• [EXERCISE MATERIALS]:

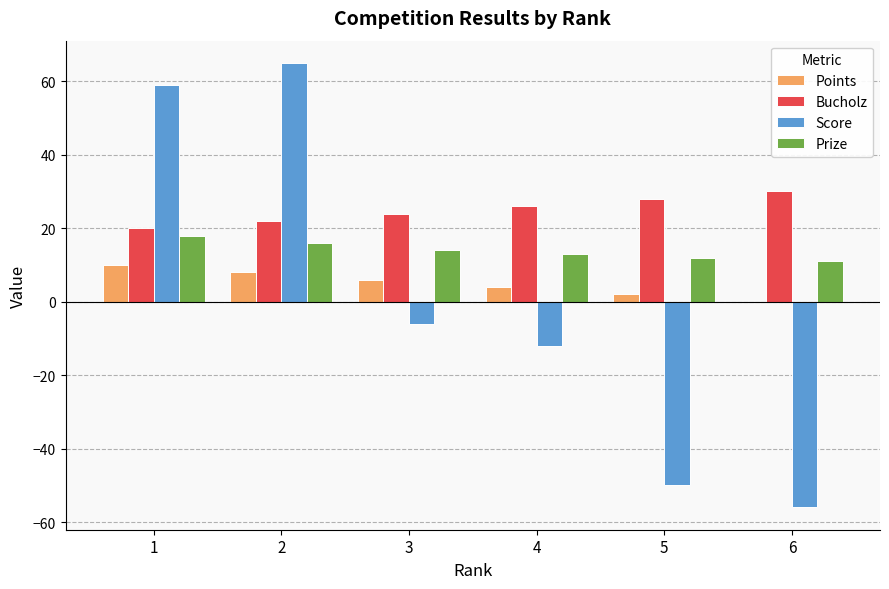

What are all the series names shown in the legend?

Points, Bucholz, Score, Prize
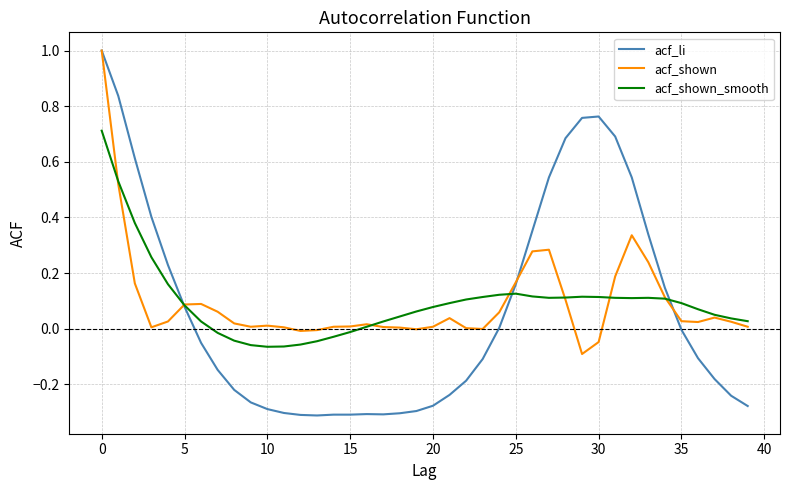

What is the greatest value displayed?

1.0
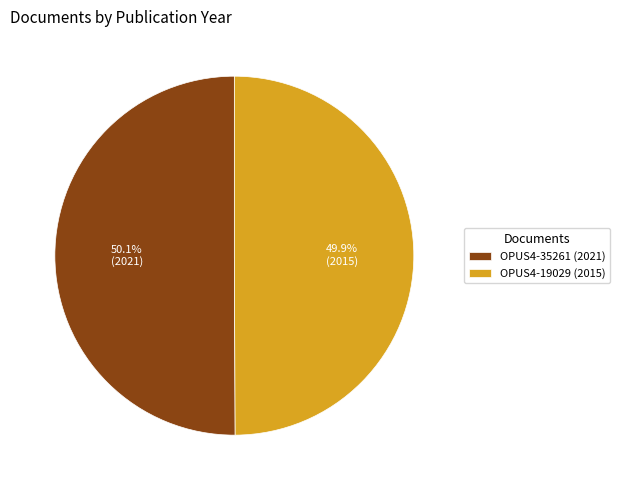

Is there a majority slice in this chart?

Yes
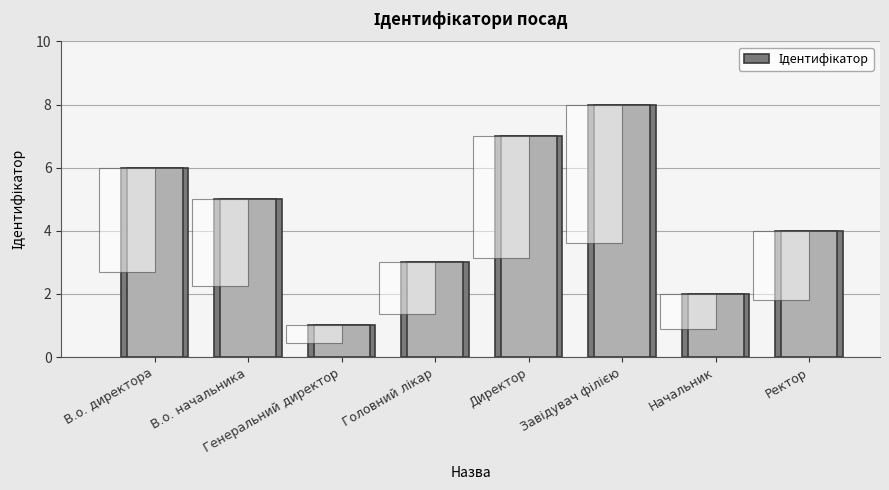

At which label does the data first exceed 5?

В.о. директора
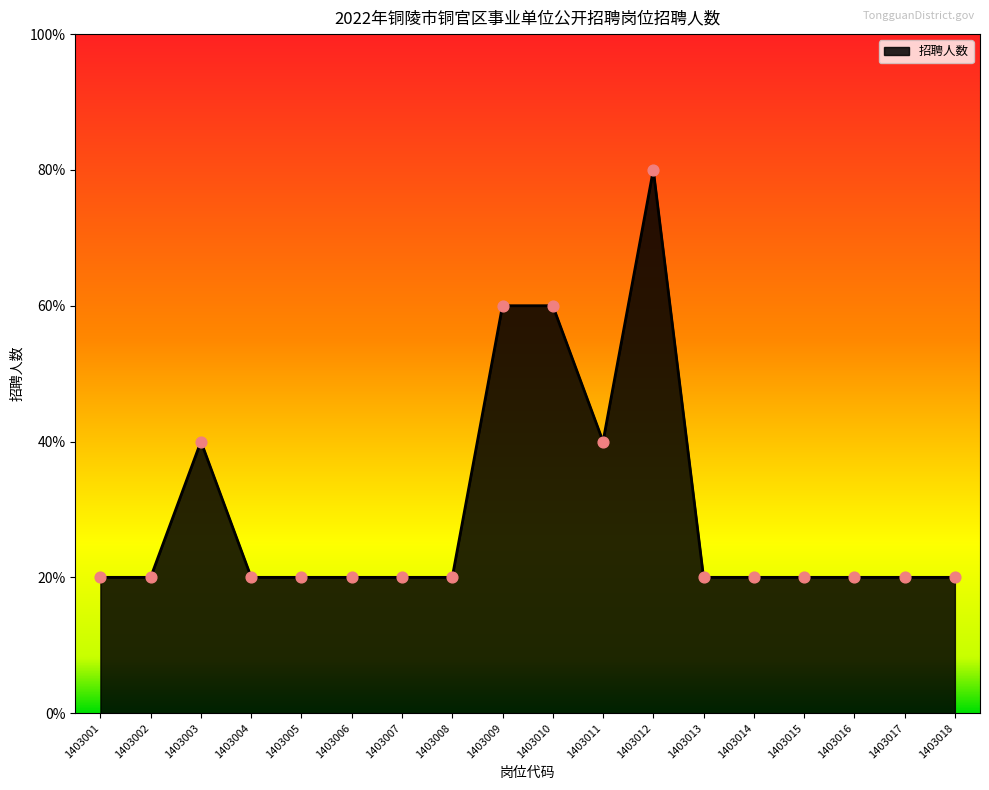

What is the ratio of the value at 1403008 to the value at 1403017?

1.0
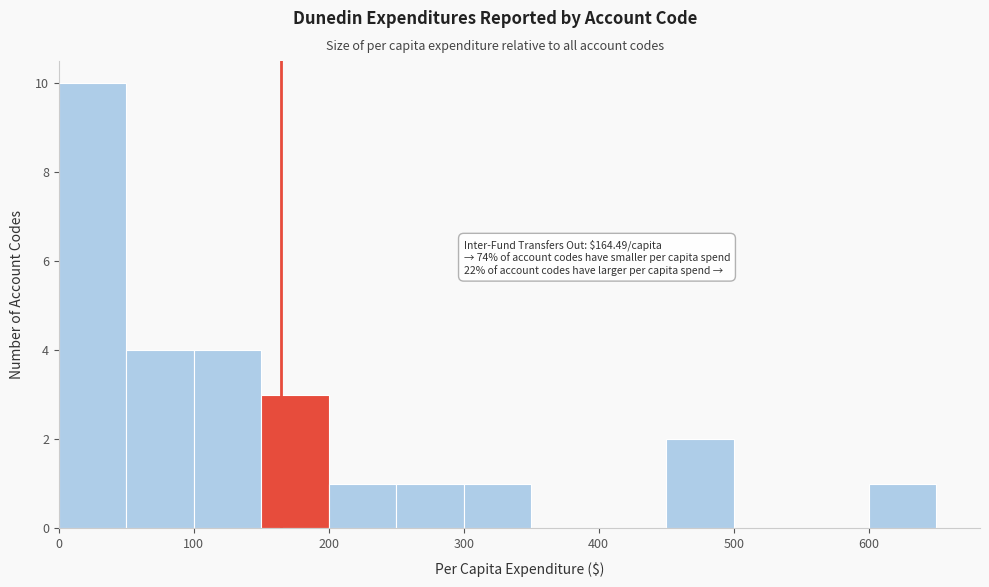

Which range on the x-axis has the tallest bar?

0 to 50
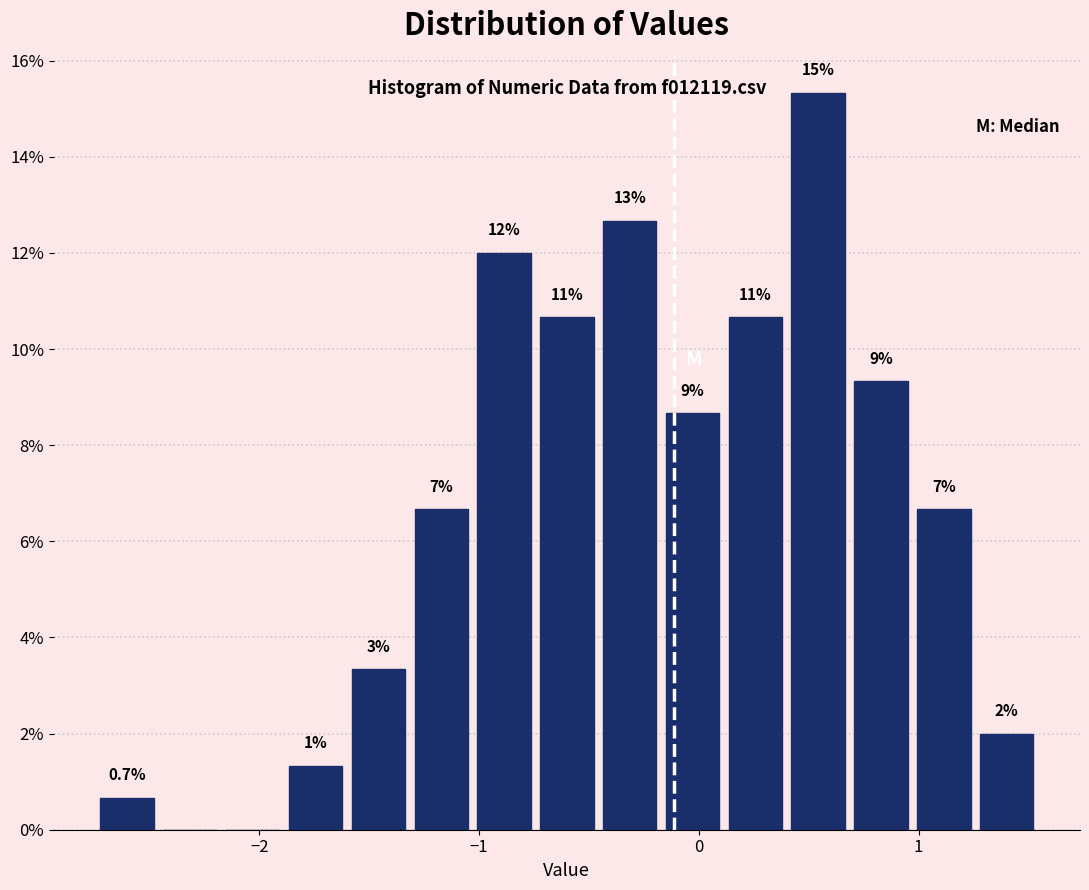

Read against the x-axis, roughly where is the centre of the tallest bar?

0.5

• [BRIEF]: Convert the lines of the records above, from the line containing "В.о. директора" through the end of the records (both included), into a JSON list of strings with one string per line. Omit blank lines and pictures.

• [REPLY TO THE TASK]:
[
  "В.о. директора",
  "What is the ratio of the value at 1403008 to the value at 1403017?",
  "1.0",
  "Which range on the x-axis has the tallest bar?",
  "0 to 50",
  "Read against the x-axis, roughly where is the centre of the tallest bar?",
  "0.5"
]